However, not everyone shares Goldman's optimism. Strategists at Jefferies and Annex Wealth expect results below consensus. Jefferies forecasts 115,000-120,000 new jobs, while Annex Wealth's Jacobsen predicts around 125,000 jobs in February and fewer than 100,000 in March.

Ernst & Young senior economist Lydia Boussour notes that Trump's federal workforce reductions likely won't appear in February's report but expects more noticeable federal employment declines in March and subsequent months.

Market Volatility Likely Inevitable

Regardless of tonight's outcome, significant market volatility seems unavoidable:

A better-than-expected report could temporarily relieve investors worried about recession, providing support for the dollar and stocks. However, disappointing data could trigger an even more severe storm.

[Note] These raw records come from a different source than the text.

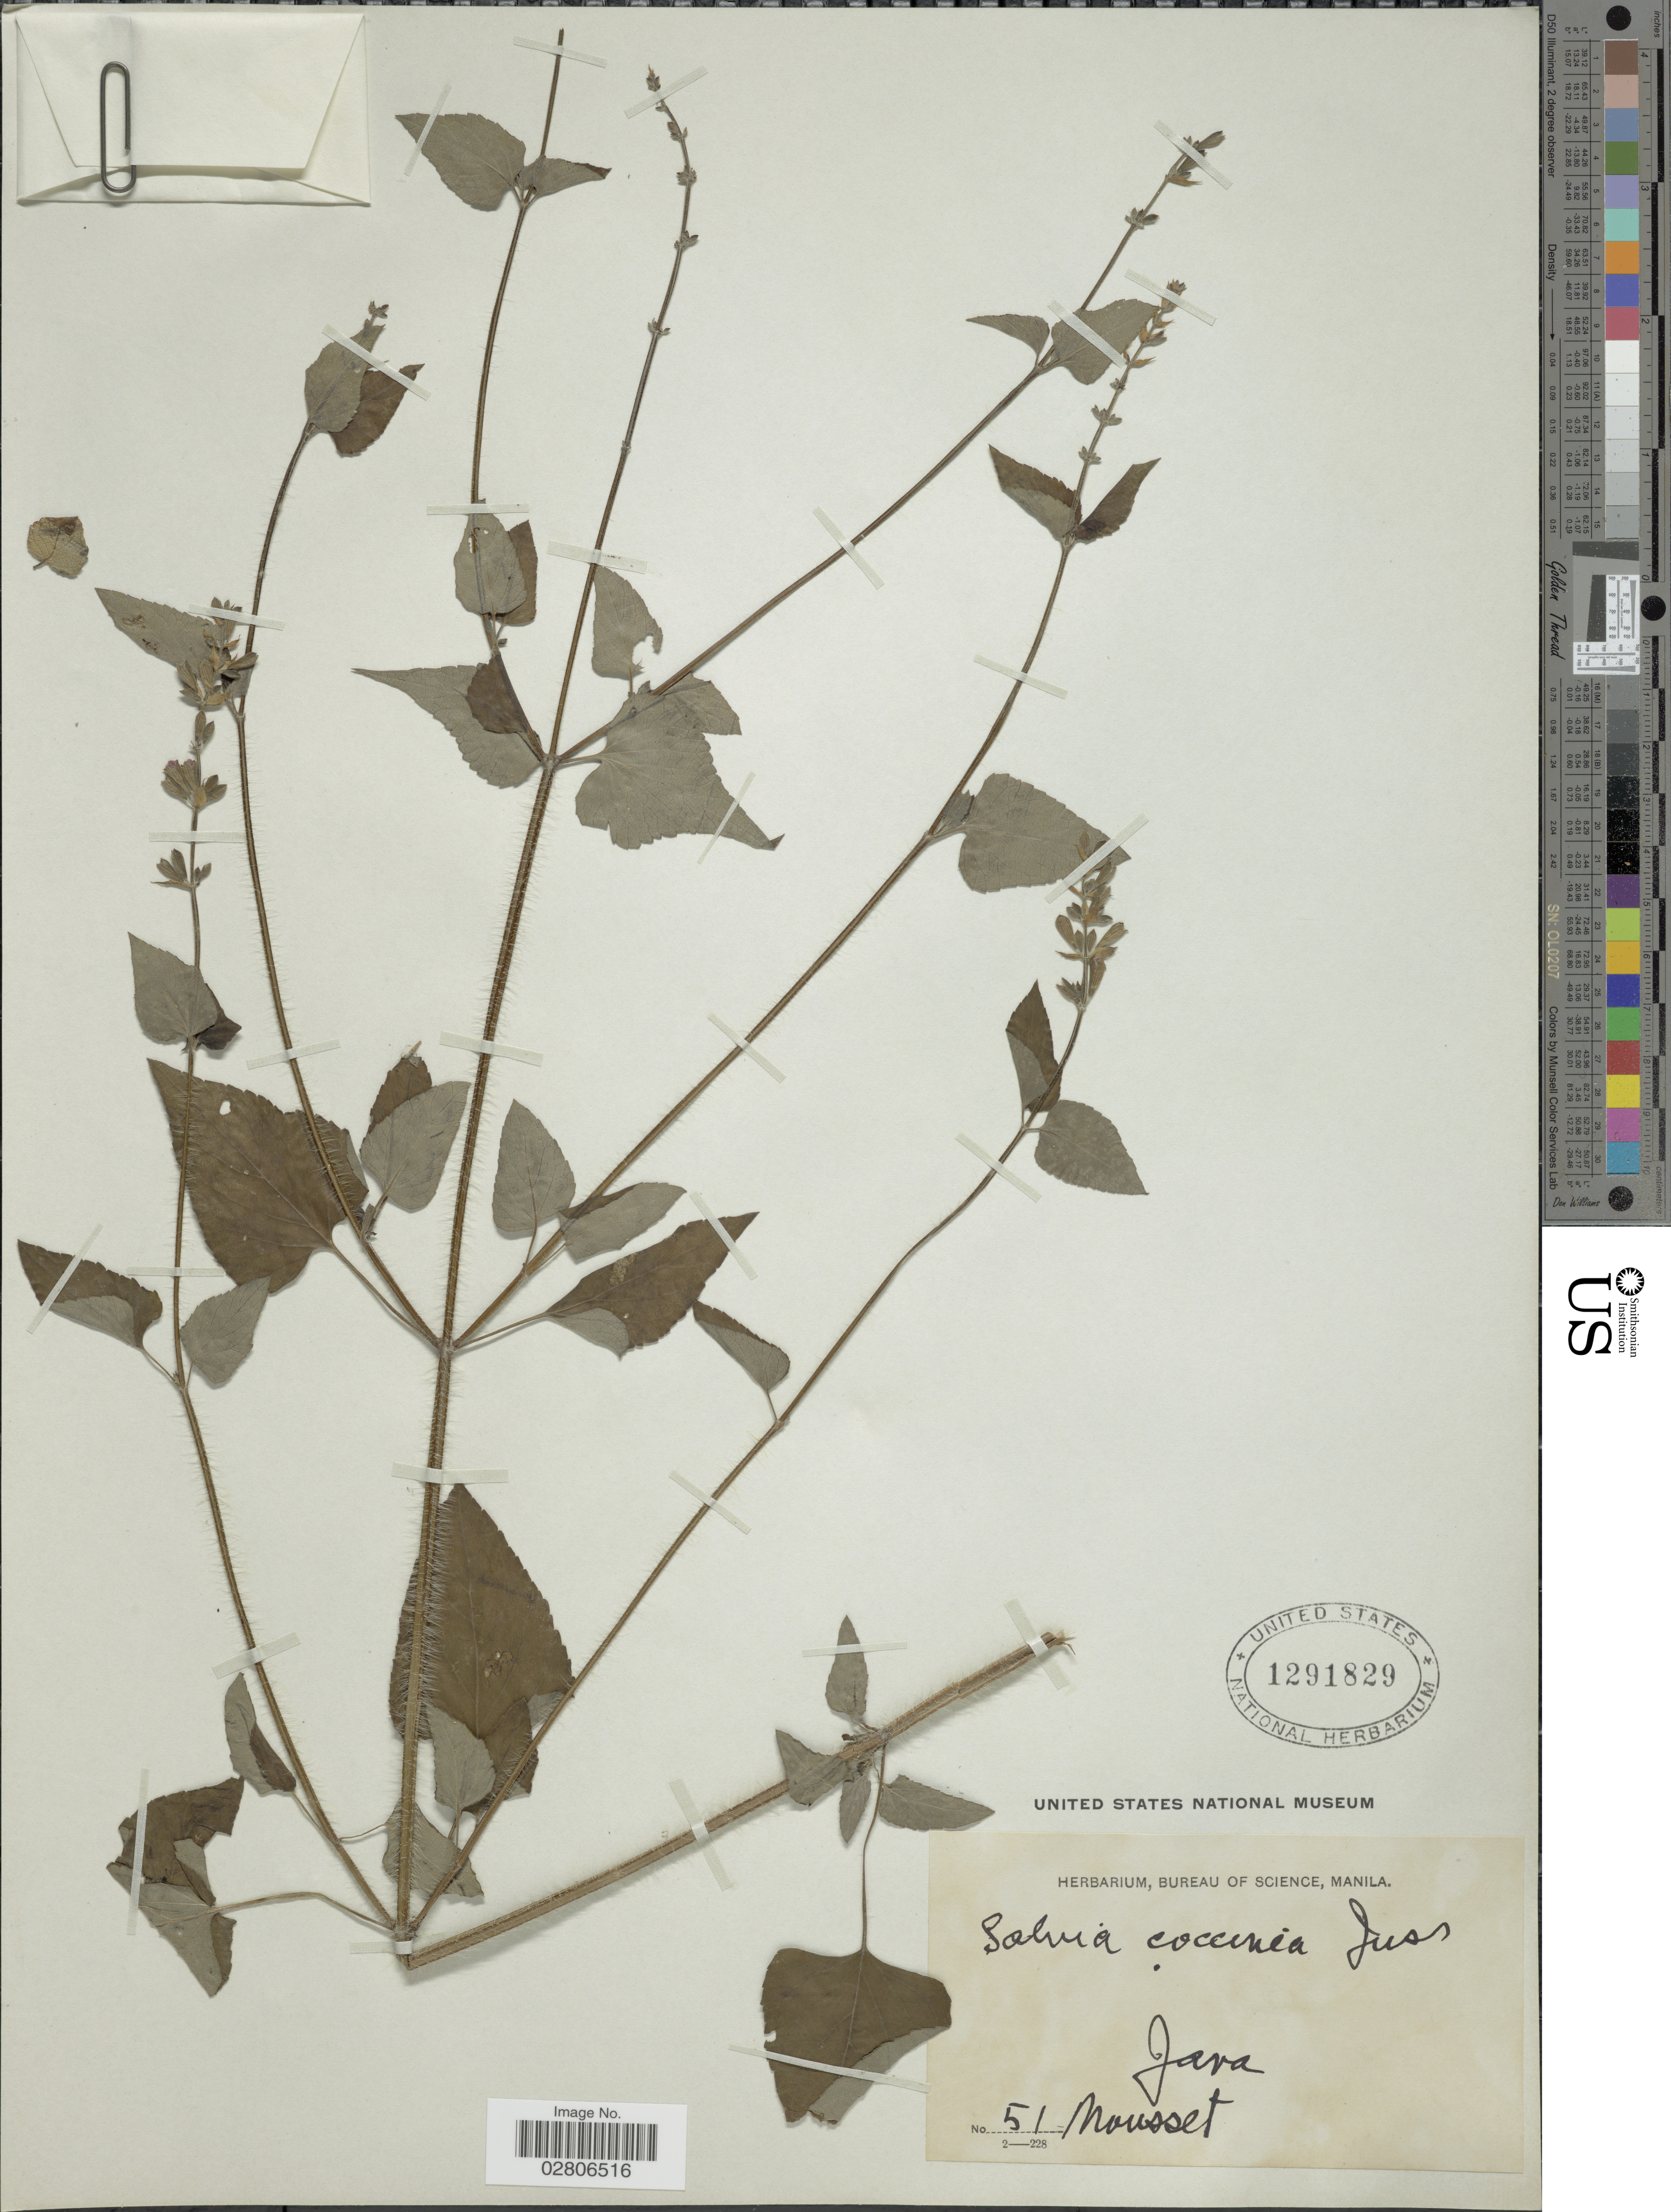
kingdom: Plantae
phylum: Tracheophyta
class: Magnoliopsida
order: Lamiales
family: Lamiaceae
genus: Salvia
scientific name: Salvia coccinea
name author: Etlinger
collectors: Mousset, --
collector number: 51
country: Indonesia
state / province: Java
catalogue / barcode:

A recent 22V Research survey shows 84% of investors are paying more attention to this jobs report than usual. About 53% believe Friday's data will trigger risk-off sentiment, 28% expect risk-on behavior, and 19% anticipate "mixed/negligible" impact.

Ryan Jacobs of Jacobs Investment Management suggests market reactions may be asymmetrical: negative data could accelerate the stock market correction, while positive data might only temporarily improve sentiment.

Goldman Sachs derivatives specialist Cullen Morgan notes the market is in a "good news is good news, bad news is bad news" mindset, with S&P 500 straddle options pricing in 1.65% volatility tonight.

Goldman's trading desk views the NFP report as a binary event for risk assets, with unusually strong demand for tail-risk protection. They predict that if data meets expectations, the S&P 500 could rise by 1.25%.

Beyond equities, tonight is also crucial for the dollar. The ICE Dollar Index has already fallen 3.3% this week and could record its largest weekly decline in two and a half years if it fails to rebound significantly after the jobs report.

City Index analyst Fawad Razaqzada warns that weak employment data could prompt the Federal Reserve to cut rates more aggressively than currently expected, adding further uncertainty to markets.